• **REQUIRED ACTION**:
Pictures found in the material must be left out, and every line returned as written.

• **DATA FOR ANALYSIS**:
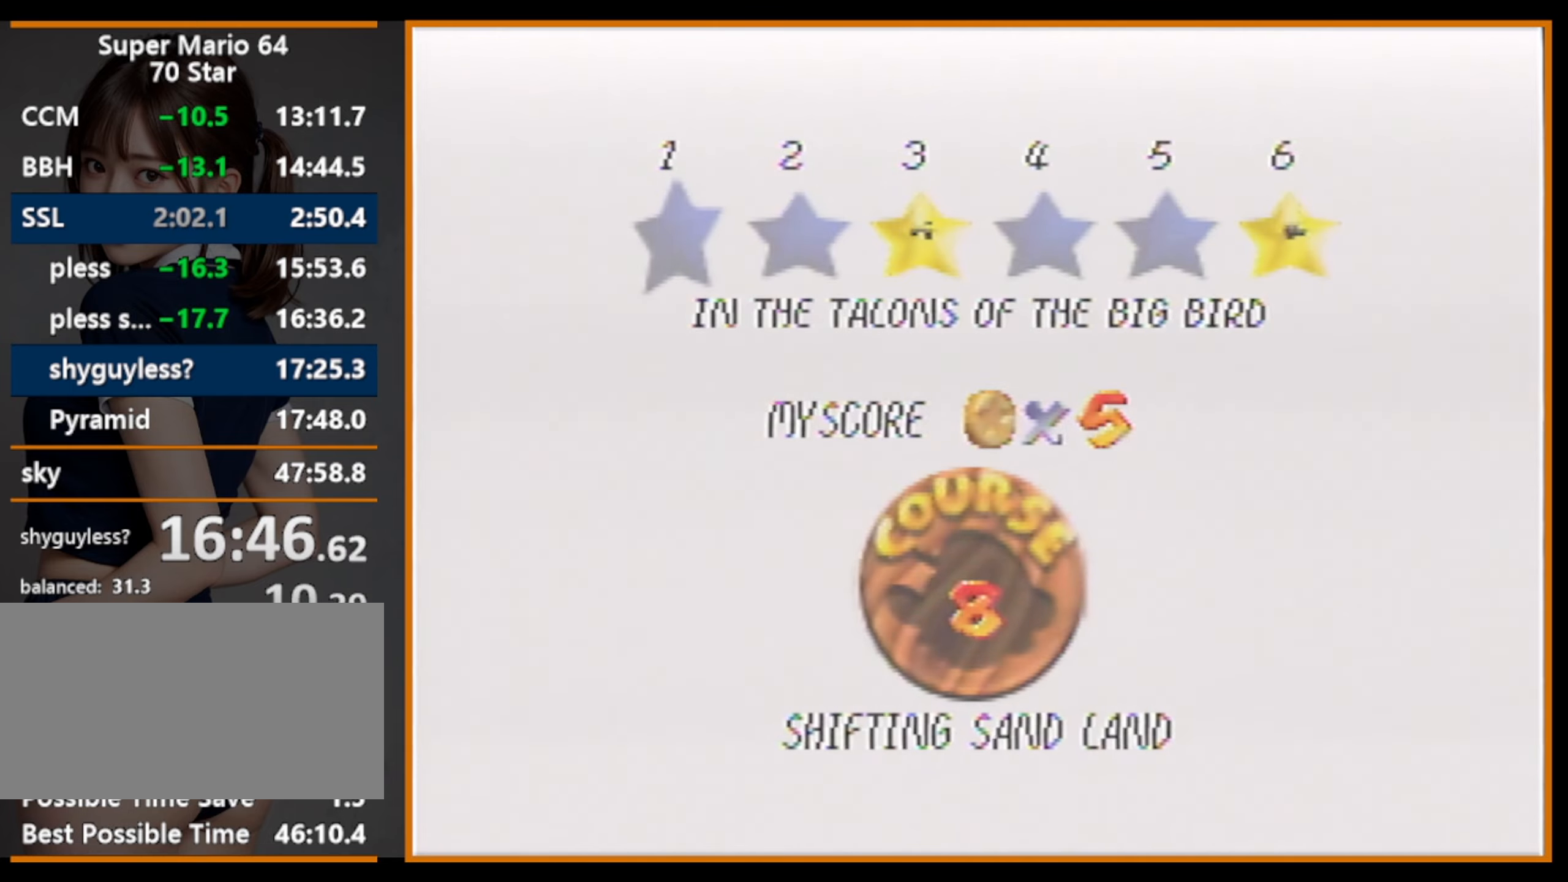
{"buttons": [], "left_stick": "center", "events": []}
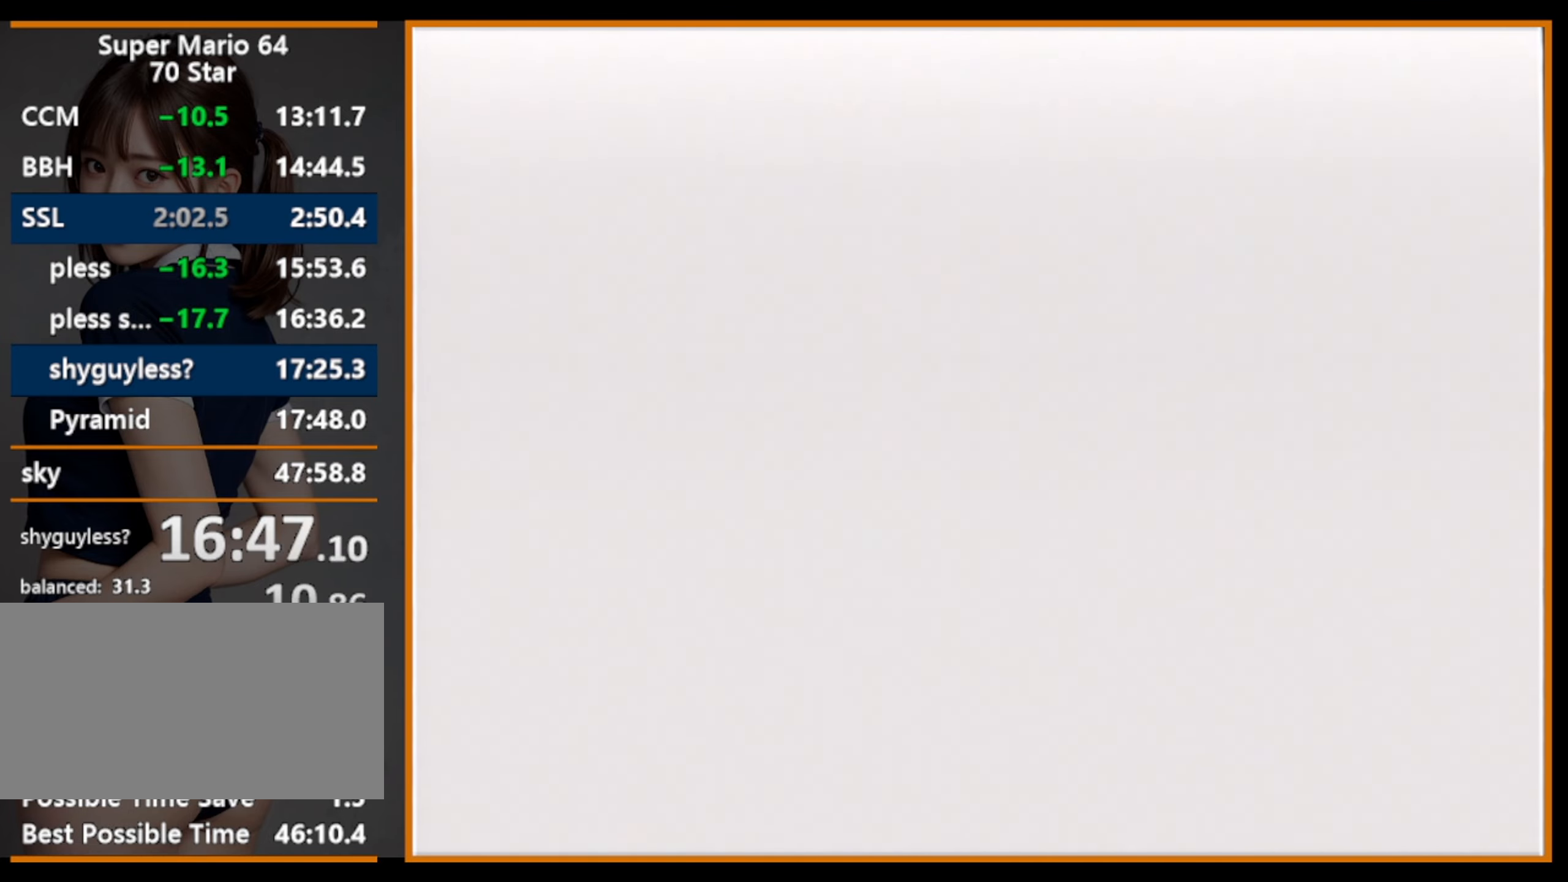
{"buttons": [], "left_stick": "center", "events": [[334, "C_DOWN", "down"], [500, "C_DOWN", "up"]]}
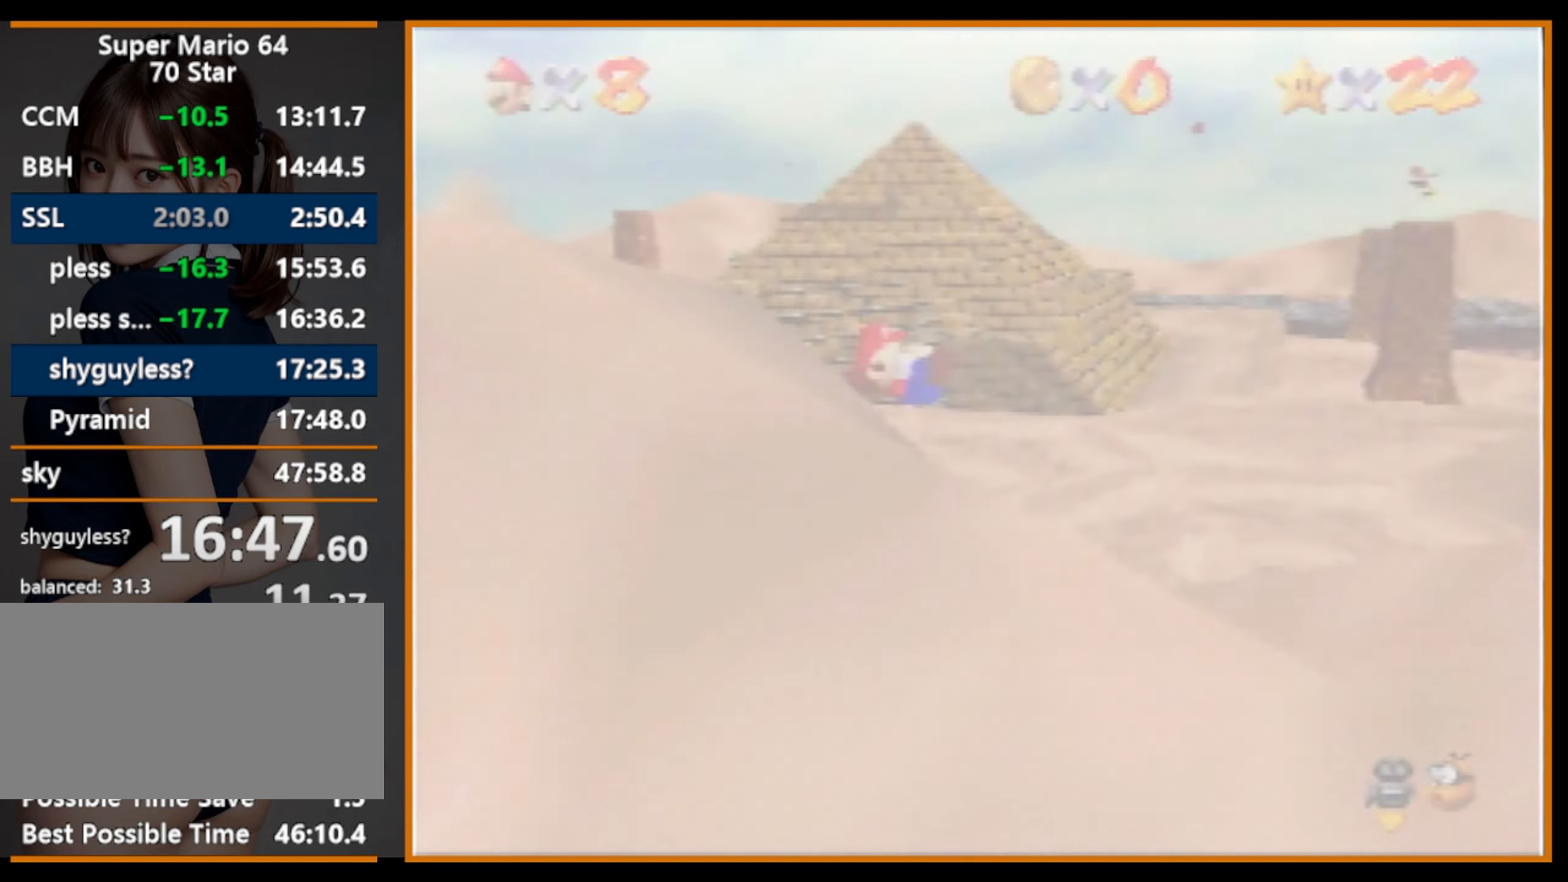
{"buttons": ["A"], "left_stick": "up", "events": [[167, "A", "down"], [267, "left_stick", "up"]]}
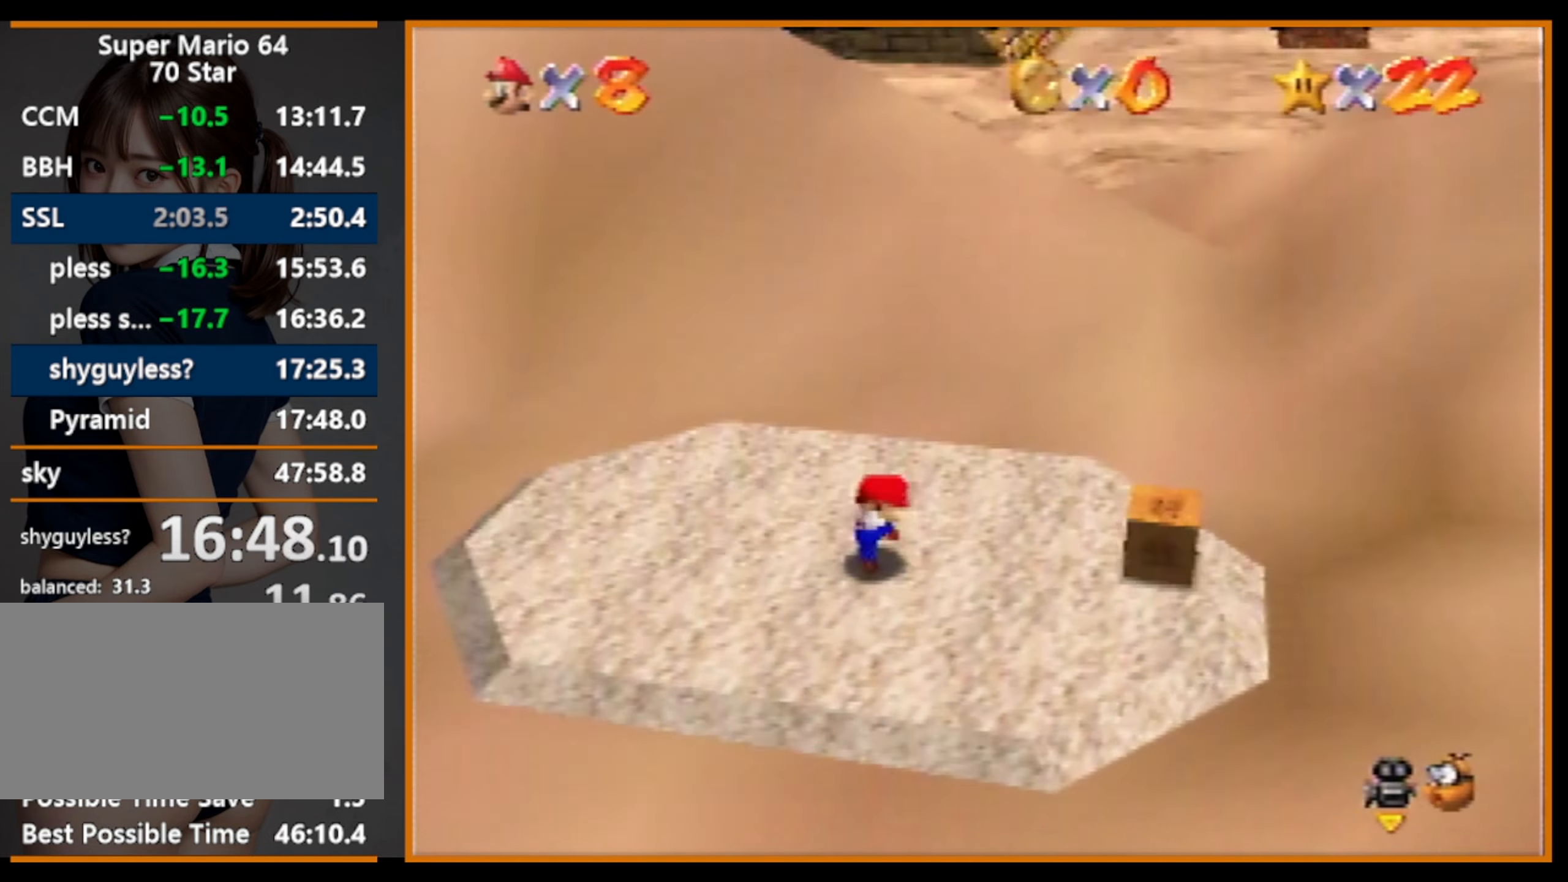
{"buttons": ["A"], "left_stick": "up", "events": []}
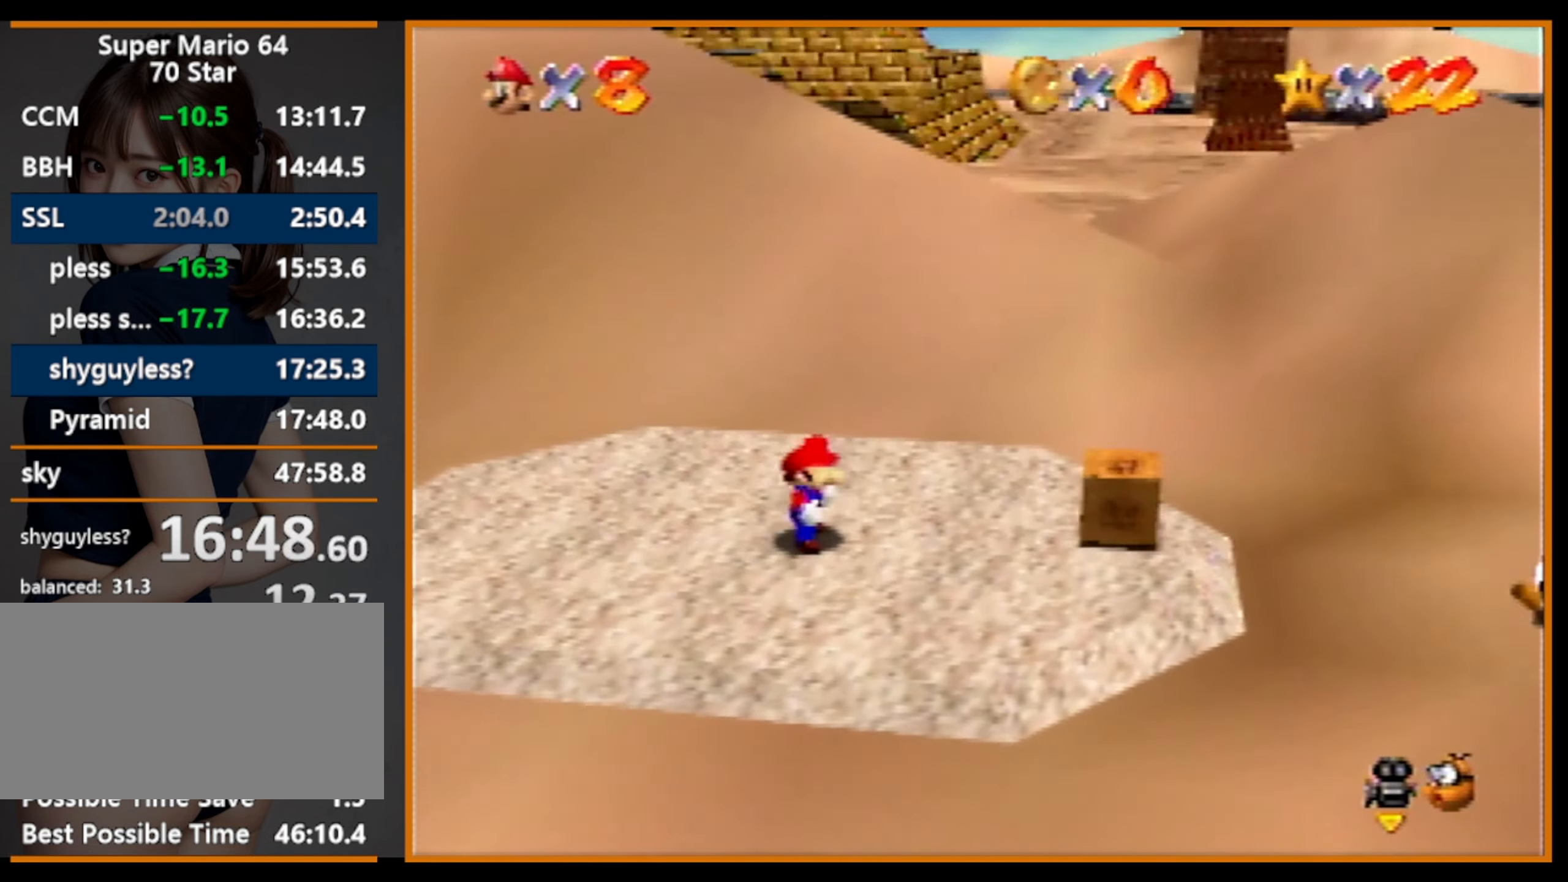
{"buttons": [], "left_stick": "up", "events": [[267, "B", "down"], [434, "A", "up"], [434, "B", "up"]]}
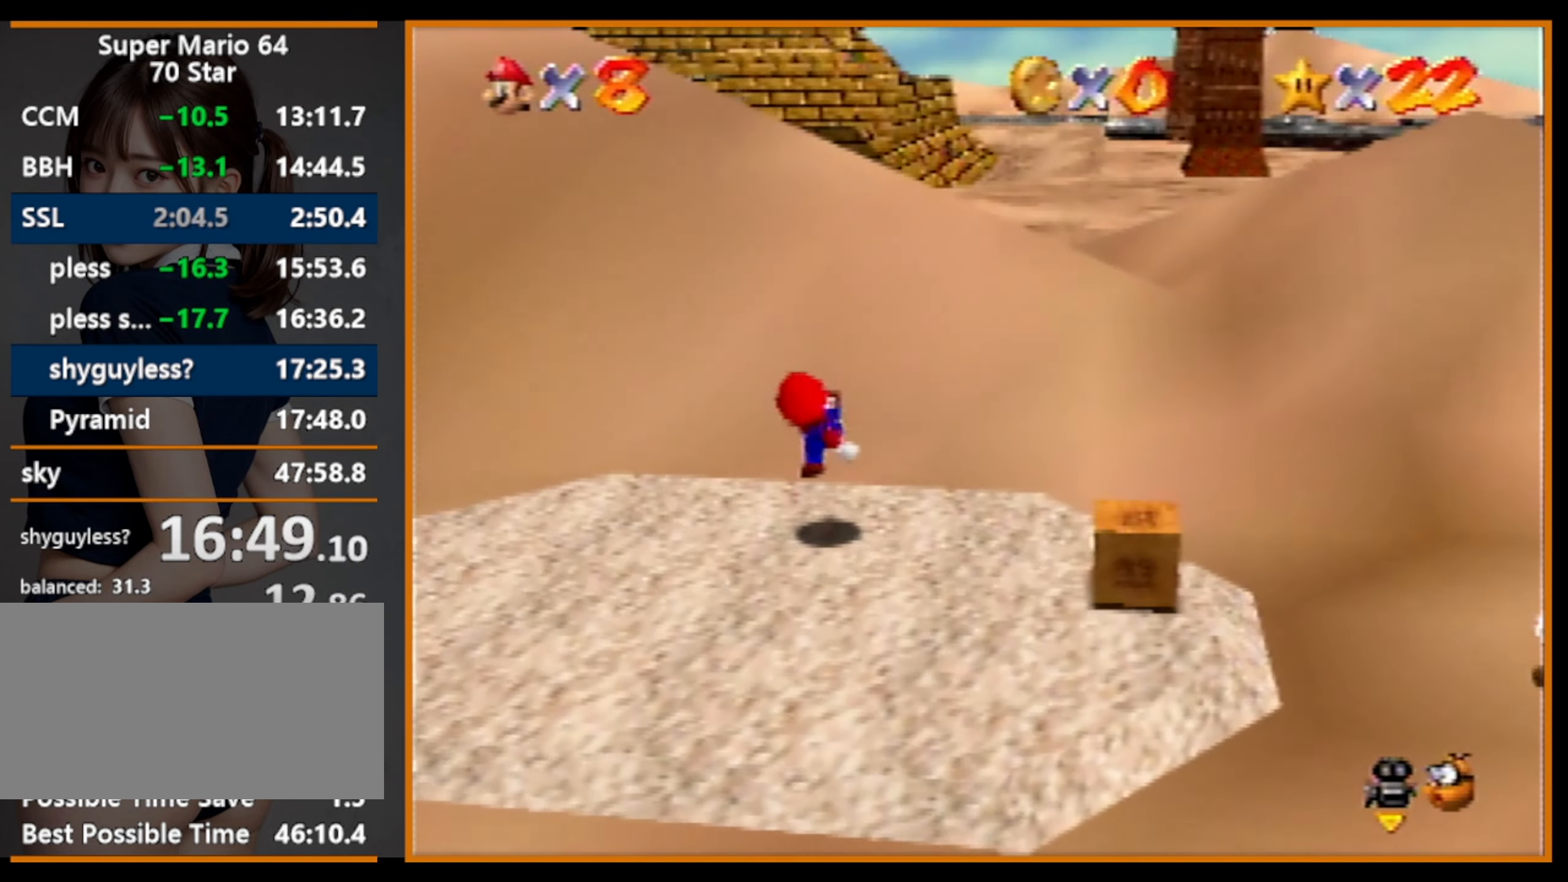
{"buttons": ["A", "B"], "left_stick": "up", "events": [[134, "A", "down"], [500, "B", "down"]]}
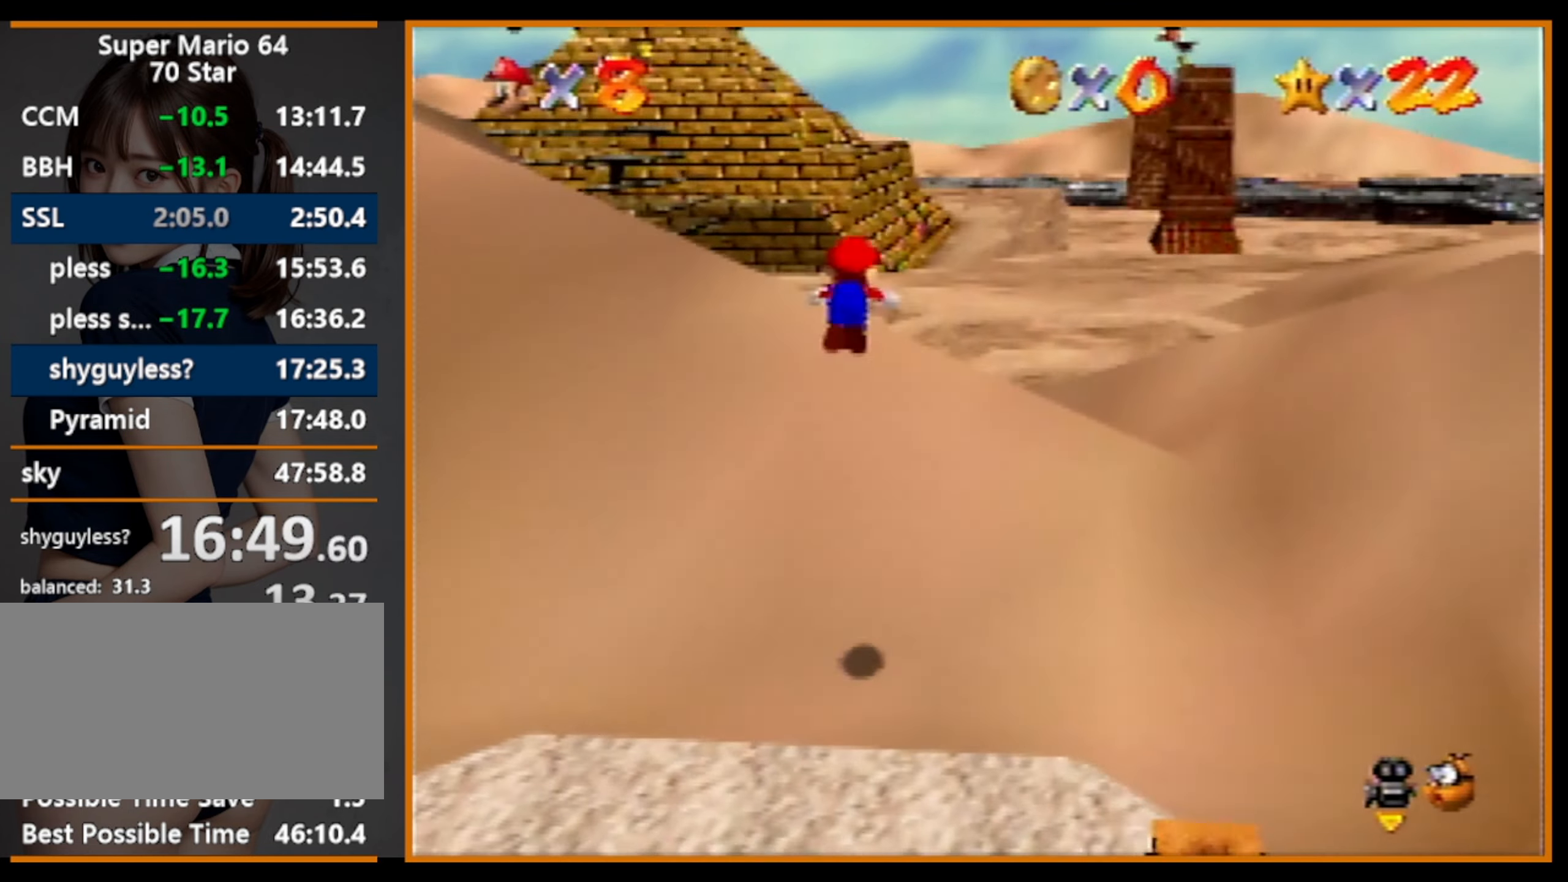
{"buttons": [], "left_stick": "up", "events": [[34, "A", "up"], [100, "B", "up"]]}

• **RESPONSE FOR THIS EXERCISE**:
{"buttons": [], "left_stick": "center", "events": []}
{"buttons": [], "left_stick": "center", "events": [[334, "C_DOWN", "down"], [500, "C_DOWN", "up"]]}
{"buttons": ["A"], "left_stick": "up", "events": [[167, "A", "down"], [267, "left_stick", "up"]]}
{"buttons": ["A"], "left_stick": "up", "events": []}
{"buttons": [], "left_stick": "up", "events": [[267, "B", "down"], [434, "A", "up"], [434, "B", "up"]]}
{"buttons": ["A", "B"], "left_stick": "up", "events": [[134, "A", "down"], [500, "B", "down"]]}
{"buttons": [], "left_stick": "up", "events": [[34, "A", "up"], [100, "B", "up"]]}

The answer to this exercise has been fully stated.